あなたの課題:
下にある消費者法についての文章によると、Aさんが経営するアパートの共用電力部分の節電器を売り込まれた場合、クーリング・オフが出来ないのはなぜですか。文章に書かれた理由を1〜3文で説明してください。

読む文章:
2.企業のための消費者法 ‐消費者とは‐

前回ご紹介したとおり消費者法には様々なものがありますが、消費者法が適用されるためには、その法律関係に「消費者」が絡む必要があり、ここで「消費者」の定義が問題となります。

消費者契約法という法律の2条1項には、「この法律において、『消費者』とは、個人(事業として又は事業のために契約の当事者となる場合におけるものを除く)をいう」という規定がおかれ、また消費者安全法という法律の2条1項には、「この法律において、『消費者』とは個人(商業、工業、金融業その他の事業を行う場合におけるものを除く)をいう」という規定がおかれています。即ち、取引関係においては消費者契約法の、安全問題については消費者安全法の、それぞれの「消費者」の定義に合致したものが、その適用対象になるということです。

例えば、ある事業者がAさんの家に節電器を売りに来たとしましょう。これが自宅用電力の節電器ならば、特定商取引法の訪問販売にあたり、クーリング・オフなど消費者保護のための制度が利用できます。しかしAさんが経営するアパートの共用電力部分の節電器セールスの場合は、Aさんは消費者にあたりませんから、特定商取引法の適用が受けられないことになります。つまり、クーリング・オフが出来ないことになってしまうのです。

また、同じエレベータの人身事故であっても、それがホテルのロビーなどに設置されているもので、来客であるAさんに事故が起こったときは、消費者安全法が適用されて、消費者事故としての扱いを受け、消費者安全調査委員会(いわゆる消費者事故調)による調査対象となりますが、そのエレベータがホテルの奥にある従業員専用のもので、被害者Aさんがそのホテルの従業員であるときは、消費者事故とはいえないため、消費者事故調はこれを直接の調査対象とすることが出来ないということになってしまいます。

このように、同じような局面でありながら、「消費者」と言えるかどうかで違った取り扱いを受けるのは何やら釈然としないかもしれませんが、そこが消費者法の消費者法たるゆえんでもあると言えるのではないでしょうか。

データの抜粋:

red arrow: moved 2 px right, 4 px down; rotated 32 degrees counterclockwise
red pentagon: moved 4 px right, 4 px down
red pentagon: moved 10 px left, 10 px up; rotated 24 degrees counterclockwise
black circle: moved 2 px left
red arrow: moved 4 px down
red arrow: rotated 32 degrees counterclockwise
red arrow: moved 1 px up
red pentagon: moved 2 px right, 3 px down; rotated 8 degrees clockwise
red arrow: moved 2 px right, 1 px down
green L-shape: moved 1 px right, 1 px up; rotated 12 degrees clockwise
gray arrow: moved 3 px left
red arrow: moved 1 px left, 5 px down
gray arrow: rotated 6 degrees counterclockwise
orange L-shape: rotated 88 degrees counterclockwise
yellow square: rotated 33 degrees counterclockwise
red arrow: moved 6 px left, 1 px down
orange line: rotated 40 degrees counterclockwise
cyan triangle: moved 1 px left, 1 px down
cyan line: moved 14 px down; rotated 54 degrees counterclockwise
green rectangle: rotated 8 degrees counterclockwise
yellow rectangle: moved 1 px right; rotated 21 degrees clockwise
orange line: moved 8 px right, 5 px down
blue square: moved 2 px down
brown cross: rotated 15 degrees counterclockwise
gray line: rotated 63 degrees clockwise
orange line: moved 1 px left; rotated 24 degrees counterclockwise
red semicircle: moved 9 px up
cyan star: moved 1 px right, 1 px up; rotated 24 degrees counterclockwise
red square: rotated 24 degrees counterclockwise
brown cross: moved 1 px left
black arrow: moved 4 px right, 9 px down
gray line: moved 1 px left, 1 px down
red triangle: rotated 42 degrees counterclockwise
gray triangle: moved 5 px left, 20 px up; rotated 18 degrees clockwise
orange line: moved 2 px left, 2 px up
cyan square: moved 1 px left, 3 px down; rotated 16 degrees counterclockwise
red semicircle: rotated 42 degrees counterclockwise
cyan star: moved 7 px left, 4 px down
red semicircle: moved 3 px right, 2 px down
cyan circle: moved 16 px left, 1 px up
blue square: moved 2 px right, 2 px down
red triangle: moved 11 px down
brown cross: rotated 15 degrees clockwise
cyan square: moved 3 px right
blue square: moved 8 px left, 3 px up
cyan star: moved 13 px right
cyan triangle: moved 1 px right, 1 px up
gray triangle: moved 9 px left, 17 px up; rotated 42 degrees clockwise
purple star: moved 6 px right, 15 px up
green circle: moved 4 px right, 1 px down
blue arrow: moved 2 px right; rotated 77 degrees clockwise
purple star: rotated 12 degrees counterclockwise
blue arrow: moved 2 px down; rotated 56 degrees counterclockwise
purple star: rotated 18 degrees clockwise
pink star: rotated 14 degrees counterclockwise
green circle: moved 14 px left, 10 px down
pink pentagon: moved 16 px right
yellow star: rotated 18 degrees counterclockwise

課題の答え:
この場合のAさんは「消費者」にあたらないので、特定商取引法の適用が受けられないからです。そのため、クーリング・オフなどの消費者保護のための制度が使えません。